* [DIRECTIONS FOR THIS TASK]: Every line below that has the string "path" needs to be copied.

* [Items from a dataset]:
* * * * * * *

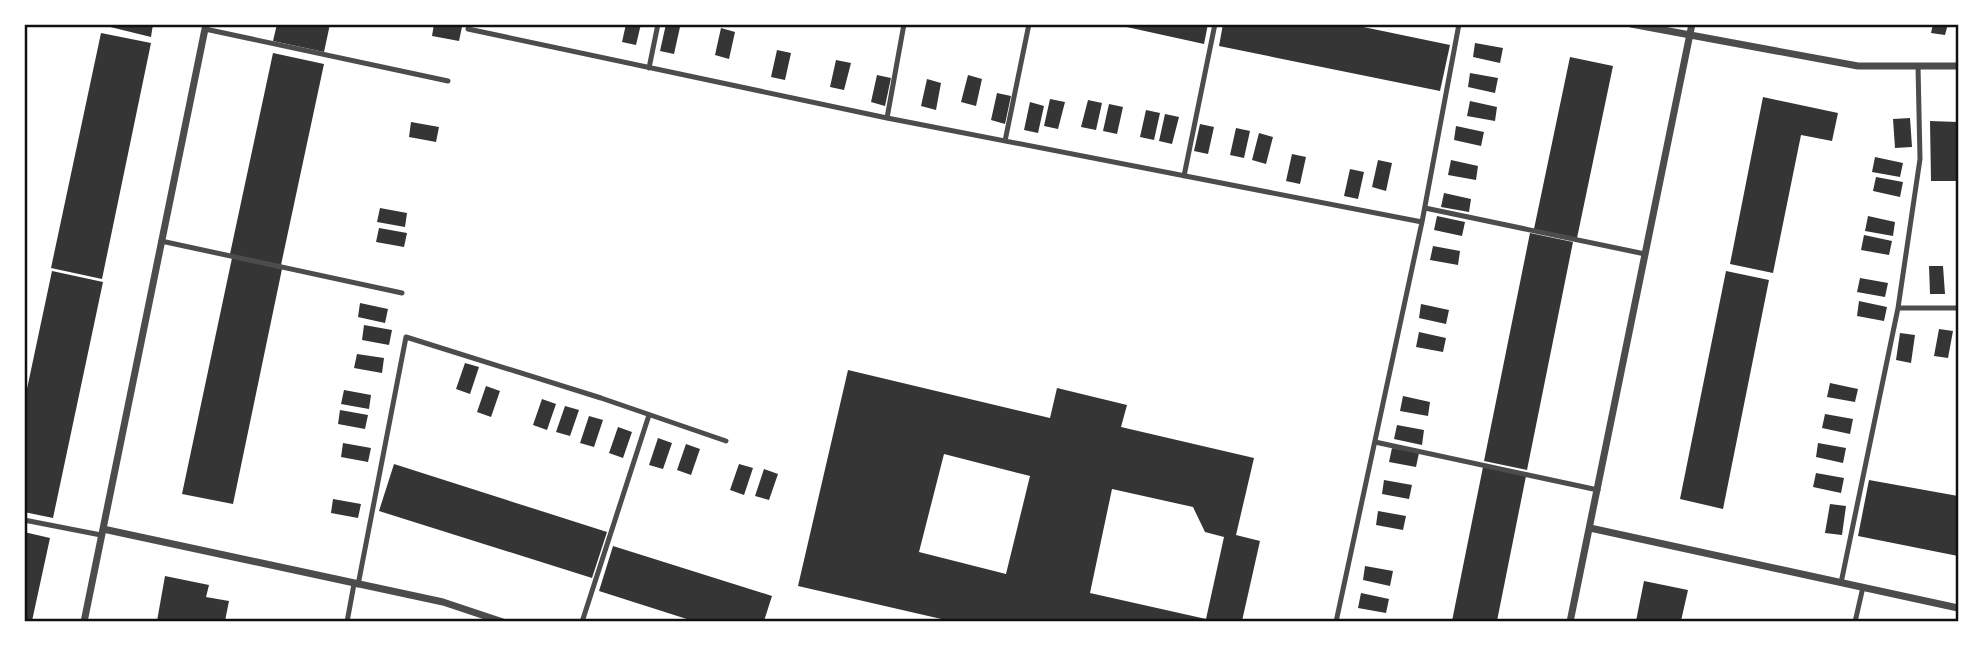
<svg xmlns="http://www.w3.org/2000/svg" width="1983" height="646" viewBox="0 0 1983 646" font-family="'Archivo Narrow',sans-serif">
<rect width="100%" height="100%" fill="#fff"/>
<path fill="#353535" fill-rule="evenodd" d="M98,24H153L151,37Z
M277,24H330L324,52L273,41Z
M434,24L462,27L459,41L432,36Z
M626,24H641L636,45L622,42Z
M666,24L680,27L674,54L660,51Z
M1113,24H1208L1204,44Z
M1223,24H1349L1450,45L1440,91L1219,46Z
M1933,24H1948L1945,35L1931,33Z
M721,28L735,32L729,59L715,55Z
M101,33L151,43L102,279L51,268Z
M1475,43L1503,48L1500,63L1473,57Z
M777,50L791,53L785,80L771,77Z
M273,53L324,64L281,265L230,254Z
M1570,57L1613,66L1577,238L1534,229Z
M836,60L851,63L844,90L830,87Z
M1470,73L1498,78L1495,93L1468,87Z
M877,75L891,78L885,106L871,102Z
M968,75L982,79L976,106L961,102Z
M927,79L941,83L936,110L921,106Z
M997,93L1011,96L1005,124L991,120Z
M1763,97L1838,113L1832,141L1801,135L1773,273L1730,264Z
M1050,99L1065,102L1058,129L1044,126Z
M1088,100L1102,103L1096,130L1081,127Z
M1470,101L1497,107L1495,121L1467,116Z
M1030,102L1044,106L1038,133L1024,130Z
M1109,104L1123,107L1117,134L1103,131Z
M1146,110L1160,113L1154,140L1140,137Z
M1165,114L1179,117L1172,144L1159,141Z
M1910,118L1912,147L1895,148L1893,119Z
M1930,121L1958,122V181H1931Z
M411,122L439,127L436,142L409,137Z
M1200,124L1214,127L1208,154L1194,151Z
M1456,126L1484,132L1481,146L1454,140Z
M1236,128L1250,131L1244,158L1230,155Z
M1259,133L1273,137L1266,164L1252,160Z
M1292,154L1306,157L1300,184L1286,181Z
M1875,157L1903,163L1900,177L1872,172Z
M1378,160L1392,163L1386,191L1372,187Z
M1451,160L1478,166L1476,180L1448,175Z
M1350,169L1364,172L1358,199L1344,196Z
M1876,177L1903,182L1900,197L1873,191Z
M1444,193L1471,199L1469,212L1441,207Z
M380,208L407,213L405,227L377,222Z
M1437,216L1465,222L1462,236L1434,230Z
M1868,216L1895,222L1893,236L1865,231Z
M379,228L407,233L404,247L376,242Z
M1530,233L1573,242L1527,470L1484,461Z
M1864,235L1892,241L1889,255L1861,250Z
M1433,246L1460,251L1458,265L1430,260Z
M232,258L282,269L233,504L182,494Z
M1929,266H1943L1945,294H1930Z
M52,271L103,282L53,518L24,512V403Z
M1726,271L1769,280L1723,509L1680,499Z
M1860,278L1888,283L1885,297L1857,292Z
M1859,301L1887,307L1884,321L1857,316Z
M360,303L388,309L385,323L358,317Z
M1421,304L1449,310L1446,324L1419,318Z
M364,325L392,330L389,345L362,340Z
M1939,329L1953,331L1948,358L1934,356Z
M1419,332L1446,338L1443,352L1416,347Z
M1900,333L1915,335L1911,363L1896,360Z
M357,354L384,358L382,373L354,368Z
M465,363L479,367L470,394L456,389Z
M848,370L1050,418L1057,388L1127,405L1121,427L1254,458L1236,535L1260,541L1242,621H950L798,586ZM944,454L1030,476L1006,574L919,552ZM1112,489L1193,507L1205,532L1224,537L1206,619L1090,593Z
M1830,383L1858,389L1855,402L1827,397Z
M486,386L500,391L491,417L477,412Z
M344,390L371,395L369,409L341,404Z
M1403,396L1430,402L1428,416L1400,411Z
M542,399L556,404L547,430L533,425Z
M565,406L579,410L570,436L556,432Z
M340,410L368,415L365,429L338,424Z
M1825,414L1853,419L1850,434L1822,428Z
M589,416L603,420L594,447L580,443Z
M1397,425L1424,430L1422,445L1394,439Z
M618,427L632,432L623,458L609,453Z
M658,438L672,443L663,469L649,465Z
M343,443L371,448L368,462L341,457Z
M1818,443L1846,448L1843,463L1816,457Z
M686,444L700,449L691,475L677,470Z
M1392,448L1419,453L1416,467L1389,462Z
M394,464L607,532L592,578L379,511Z
M739,464L753,468L744,495L730,490Z
M1483,467L1526,476L1497,621H1452Z
M764,469L778,474L769,500L755,496Z
M1816,473L1844,478L1841,493L1813,487Z
M1384,480L1412,485L1409,499L1382,494Z
M1869,480L1958,496V556L1858,536Z
M333,499L361,504L358,518L331,513Z
M1830,504L1846,506L1842,535L1825,533Z
M1378,511L1406,516L1403,530L1376,525Z
M24,532L50,538L32,621H24Z
M613,546L772,596L764,621H693L599,591Z
M1365,566L1393,571L1390,586L1363,580Z
M165,576L209,585L206,597L229,601L225,621H157Z
M1644,581L1688,590L1681,621H1636Z
M1361,593L1389,599L1386,613L1358,608Z"/>
<g fill="none" stroke-linecap="round" stroke-linejoin="round">
<path stroke="#4c4c4c" stroke-width="5" d="M469,24L468,29L887,118L1422,222L1459,24
M205,29L448,81
M649,68L658,24
M887,118L904,24
M1005,141L1029,24
M1184,176L1215,24
M1425,208L1645,254
M161,241L402,293
M1898,308L1920,159L1918,66
M1375,442L1598,490
M24,520L101,535
M1841,583L1898,308H1958
M358,585L406,337L601,398L726,441
M347,622L354,584
M582,622L649,415
M1336,622L1422,222
M1855,622L1863,587"/>
<path stroke="#4c4c4c" stroke-width="7" d="M1631,24L1858,66H1958
M1590,528L1958,608
M103,529L443,602L503,622
M84,622L206,24
M1570,622L1692,24"/>
</g>
<rect width="1983" height="646" fill="none" stroke="#ffffff" stroke-width="52"/>
<rect x="26" y="26" width="1931" height="594" fill="none" stroke="#111" stroke-width="2.5"/>
</svg>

* * * * * * *

* [RESPONSE TO THIS TASK]:
<path fill="#353535" fill-rule="evenodd" d="M98,24H153L151,37Z
<path stroke="#4c4c4c" stroke-width="5" d="M469,24L468,29L887,118L1422,222L1459,24
<path stroke="#4c4c4c" stroke-width="7" d="M1631,24L1858,66H1958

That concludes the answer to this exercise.